Sejak tahun 1973 wilayah Katu telah ditetapkan sebagai salah satu kawasn konservasi di Indonesia yang dikuatkan dengan UU No 5 Tahun 1990 tentang Konservasi keanekaragaman Hayati dan Ekosistemnya, lalu dideklarasikan di Bali Tahun 1991.

Sejak saat itu, masyarakat Katu mulai berurusan dengan soal-soal agraria dan konservasi BTNLL.

Katu punya sejarah tersendiri, sejak kehadiran TNLL tersebut, di tahun 1990-1992 mereka pernah terancam diusir (dipindah paksa dari kampung sendiri) karena keberadaan TNLL. Namun karena persatuan dan kolektivitas yang sangat tinggi diantara sesama warganya, pindah paksa tersebut tidak jadi terlaksana.
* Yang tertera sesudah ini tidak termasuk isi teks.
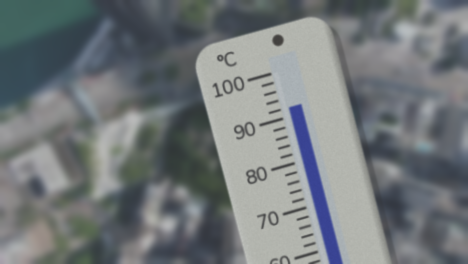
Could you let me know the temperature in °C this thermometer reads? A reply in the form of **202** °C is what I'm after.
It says **92** °C
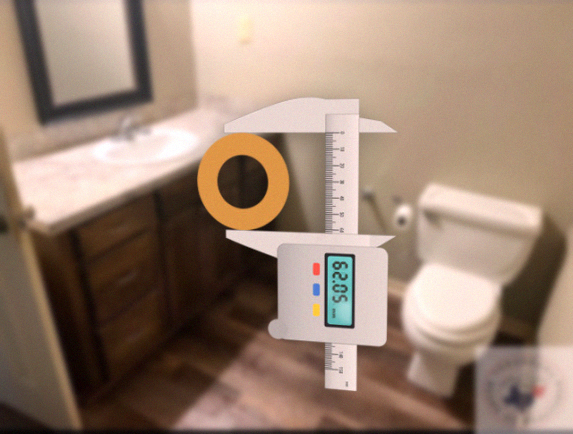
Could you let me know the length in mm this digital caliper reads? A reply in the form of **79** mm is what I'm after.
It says **62.05** mm
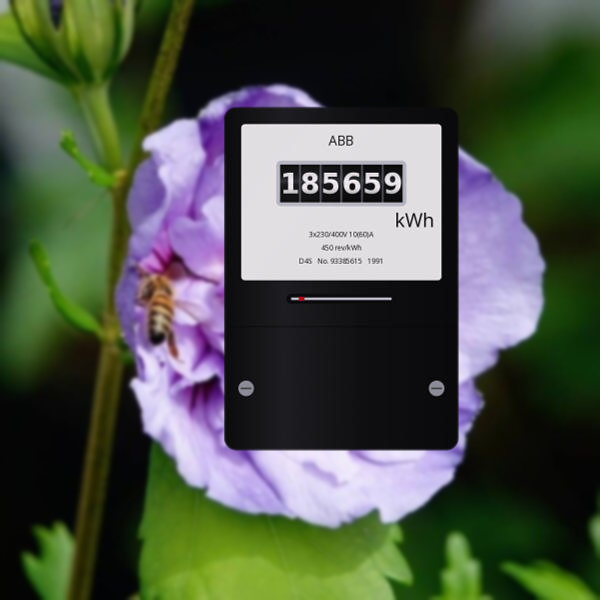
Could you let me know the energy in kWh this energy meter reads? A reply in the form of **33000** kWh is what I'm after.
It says **185659** kWh
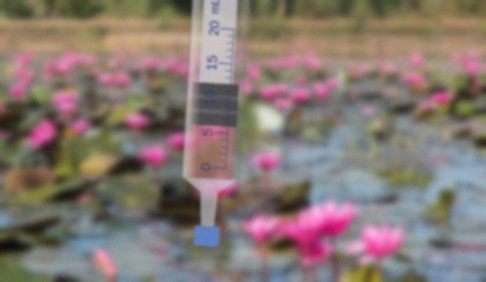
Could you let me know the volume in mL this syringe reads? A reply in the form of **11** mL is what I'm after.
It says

Bahkan berkat perjuangan yang tetap konsisten tersebut, Katu justru mendapat pengakuan dari BTNLL 1999 di masa kepemimpinan Banjar Yulianto,MM. dalam pengakuan tersebut, salah satu item menyebutkan bahwa, Desa Katu tidak masuk dalam daerah inclav. Juga, dalam lembar pengakuan tersebut, disebutkan, masyarakat Katu bisa mengelola areal seluas 1178 ha, untuk kebutuhan pemukiman dan pertanian.

Pengakuan ini juga didasarkan karena orang Katu bisa meyakinkan berbagai pihak tentang system konservasi menurut kearifan local mereka.

Namun surat pengakuan tersebut tidak cukup menyelesaikan masalah Katu sampai saat ini. Meski masyarakatnya bisa secara bebas bertani, menanam apa saja, baik tanaman jangka pendek, maupun tanaman jangka panjang. Orang Katu tetap tidak bisa menikmati pembangunan sebagaimana layaknya desa-desa lain di Kecamatan Lore Tengah. Padahal desa Katu adalah desa secara administrative diakui keberadaannya jauh sebelum Taman Nasional hadir.